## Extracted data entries
* * * * *
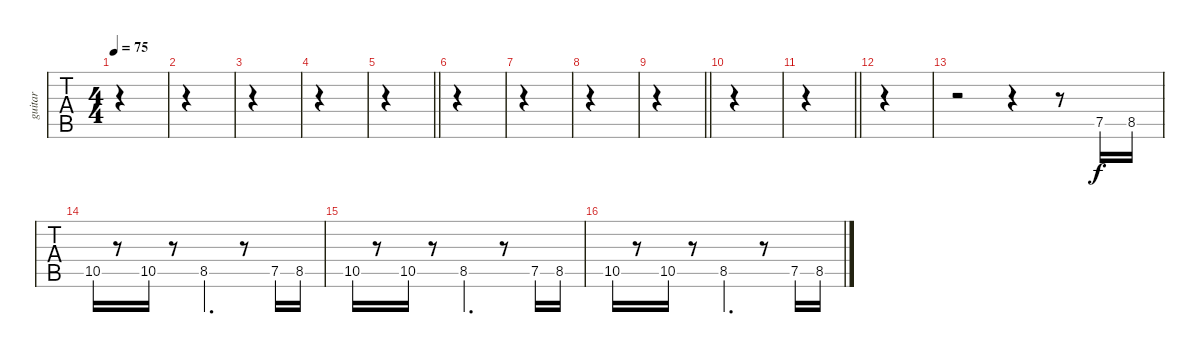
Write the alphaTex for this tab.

\track ("guitar" "guitar") {instrument electricguitarmuted}
\staff {tabs}
\tuning (E4 B3 G3 D3 A2 E2) {hide}
\ts (4 4)
\tempo 75
\clef g2
\ks c
|
|
|
|
\barLineRight lightlight
|
|
|
|
\barLineRight lightlight
|
|
\barLineRight lightlight
|
|
r.2{volume 15 instrument electricguitarmuted} r.4 r.8 7.5.16 8.5.16 |
10.5.16 r.8 10.5.16 r.8 8.5.4{d} r.8 7.5.16 8.5.16 |
10.5.16 r.8 10.5.16 r.8 8.5.4{d} r.8 7.5.16 8.5.16 |
10.5.16 r.8 10.5.16 r.8 8.5.4{d} r.8 7.5.16 8.5.16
* * * * *
## Given problem
Please copy out every line of the records above word for word, leaving out the pictures.

## Exercise output
Write the alphaTex for this tab.

\track ("guitar" "guitar") {instrument electricguitarmuted}
\staff {tabs}
\tuning (E4 B3 G3 D3 A2 E2) {hide}
\ts (4 4)
\tempo 75
\clef g2
\ks c
|
|
|
|
\barLineRight lightlight
|
|
|
|
\barLineRight lightlight
|
|
\barLineRight lightlight
|
|
r.2{volume 15 instrument electricguitarmuted} r.4 r.8 7.5.16 8.5.16 |
10.5.16 r.8 10.5.16 r.8 8.5.4{d} r.8 7.5.16 8.5.16 |
10.5.16 r.8 10.5.16 r.8 8.5.4{d} r.8 7.5.16 8.5.16 |
10.5.16 r.8 10.5.16 r.8 8.5.4{d} r.8 7.5.16 8.5.16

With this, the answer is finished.